Che cos’è questa sensazione di affanno che per anni ha affollato i miei pensieri in questo giorno?
Oggi a guardare indietro, mi pare che la parola sia da sempre stata usata prima di tutto come strategia educativa: di certo per quello che la parola dice ma molto di più in quello che essa suscita. E quello che suscita è un enorme, irrisolto e più di ogni altra cosa immotivato, sentimento di colpa.
Questo è il peccato originale: imperdonabile a meno di un nuovo battesimo, di un’improbabile resurrezione.
Aver instillato chirurgicamente in questa cultura la sensazione di perenne violazione della legge, di un obbligo morale insindacabile, di un precetto ontologicamente giusto, inspiegabilmente sceso dal cielo, è responsabilità di uomini e non di divinità. Uomini che influenzano (e hanno influenzato) le persone attraverso la bacchetta di una rigorosa disciplina auto assolvendosi dal dilemma di una verità vera per tutti scambiata con una menzogna addirittura virtuosa!
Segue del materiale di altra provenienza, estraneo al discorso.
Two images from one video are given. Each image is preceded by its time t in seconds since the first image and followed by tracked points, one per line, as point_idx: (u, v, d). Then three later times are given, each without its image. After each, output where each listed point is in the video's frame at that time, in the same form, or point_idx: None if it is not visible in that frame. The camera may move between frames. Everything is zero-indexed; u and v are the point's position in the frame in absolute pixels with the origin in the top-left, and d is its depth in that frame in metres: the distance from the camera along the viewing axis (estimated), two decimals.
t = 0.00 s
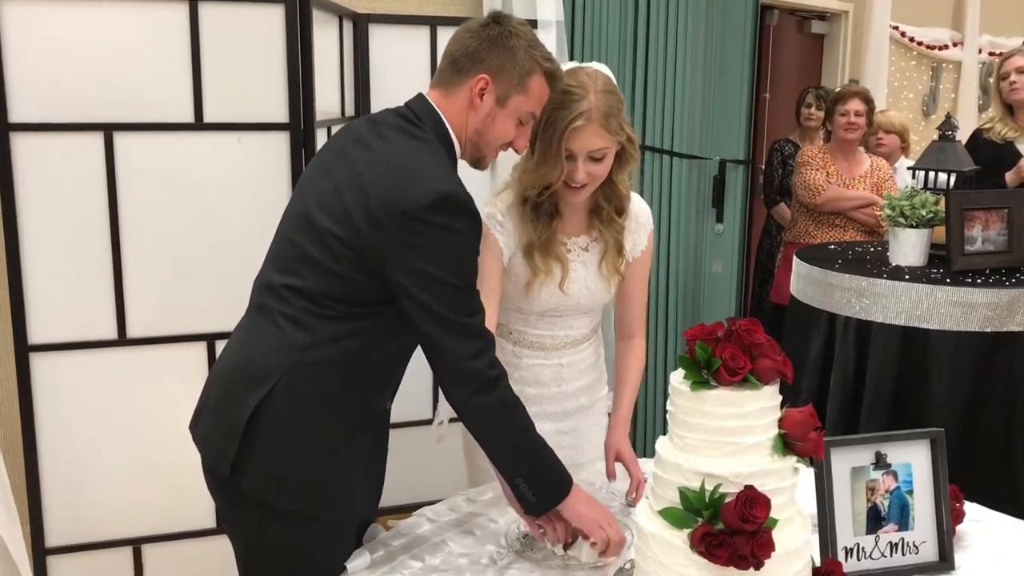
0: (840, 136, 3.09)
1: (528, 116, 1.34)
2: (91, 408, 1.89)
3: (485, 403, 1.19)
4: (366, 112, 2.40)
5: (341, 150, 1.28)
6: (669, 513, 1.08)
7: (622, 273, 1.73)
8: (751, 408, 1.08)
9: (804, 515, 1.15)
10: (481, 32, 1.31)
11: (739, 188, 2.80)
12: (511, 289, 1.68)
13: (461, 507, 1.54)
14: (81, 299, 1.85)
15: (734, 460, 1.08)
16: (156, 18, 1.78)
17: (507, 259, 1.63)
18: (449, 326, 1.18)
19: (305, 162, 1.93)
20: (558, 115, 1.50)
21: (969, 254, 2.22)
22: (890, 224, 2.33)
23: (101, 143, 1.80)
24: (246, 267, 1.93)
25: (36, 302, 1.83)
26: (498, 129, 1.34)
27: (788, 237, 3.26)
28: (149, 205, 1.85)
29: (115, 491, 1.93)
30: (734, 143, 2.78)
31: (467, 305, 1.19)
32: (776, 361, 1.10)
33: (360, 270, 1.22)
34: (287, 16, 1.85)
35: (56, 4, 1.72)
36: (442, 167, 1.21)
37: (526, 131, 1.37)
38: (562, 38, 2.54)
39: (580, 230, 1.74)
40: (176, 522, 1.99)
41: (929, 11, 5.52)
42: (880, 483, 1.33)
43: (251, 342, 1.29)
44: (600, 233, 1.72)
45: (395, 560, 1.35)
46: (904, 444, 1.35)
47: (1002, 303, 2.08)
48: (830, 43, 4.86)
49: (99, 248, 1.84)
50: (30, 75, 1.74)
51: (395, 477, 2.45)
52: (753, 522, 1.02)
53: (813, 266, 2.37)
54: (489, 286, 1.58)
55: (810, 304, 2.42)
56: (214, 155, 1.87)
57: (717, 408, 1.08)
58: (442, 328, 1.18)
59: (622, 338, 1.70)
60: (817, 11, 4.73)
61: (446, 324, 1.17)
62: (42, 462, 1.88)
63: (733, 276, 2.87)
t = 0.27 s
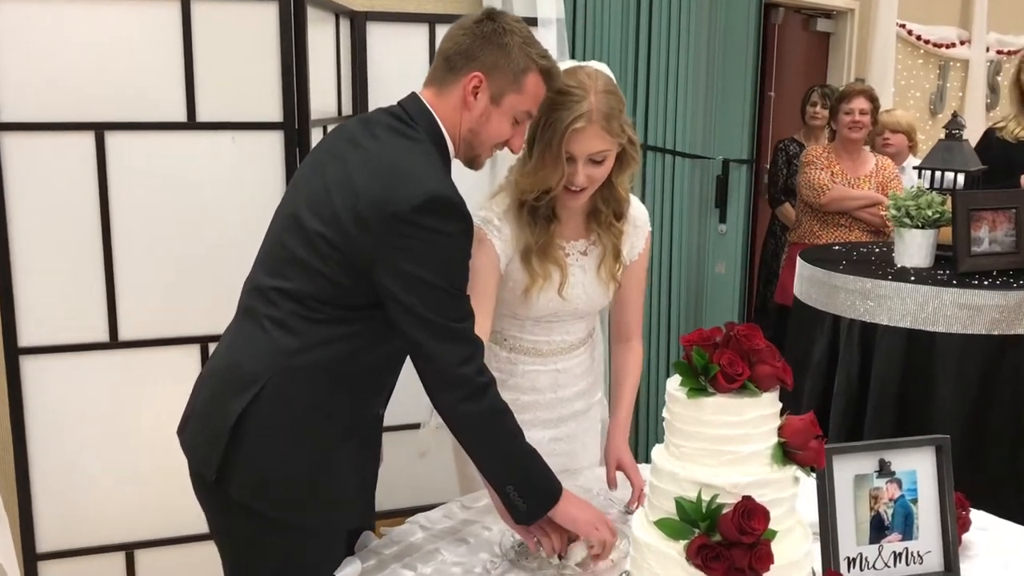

Andrebbe rincorsa l’origine del male: la fame di potere, il desiderio di controllo dell’altro e la bramosia dell’ozio. La via più semplice, ce lo dice la storia, è imbastire una guerra: stabilire un parte e dichiarare che chiunque ne sta al di fuori è altro e per questo illegittimo, meritevole di essere combattuto, annientato, soggiogato.
Ma se la guerra prevede un nemico, la religione invece non solo non lo vuole, ma tenta anzi di convincere l’opposto, convertirlo, di farlo parte di sé, fagocitarlo; eppure da sempre, da quando esistono, le religioni hanno scatenato innumerevoli conflitti, vuoi per la presunta maggiore giustezza di un gruppo di persone, per il reclamato diritto di un suolo o per per l’imposizione della legge e delle idee.
E dio?
E la verità?
E se, allora la vera verità fosse quella che è stata lasciata (seminata) in sé nell’uomo: vera per se stesso nella realtà in cui vive, circondato da simili o da diversi. Che egli la sappia riconoscere nell’altro e che l’altro la sappia riconoscere in chi ha di fronte, e causa di ancor maggior difficoltà, che entrambi rispettino queste due entità come entrambe vere e incorruttibili, è l’unica possibilità. Sempre.
Incondizionatamente.
E questa è libertà.
Se non si capisce è giusto che oggi ci si senta crocifissi.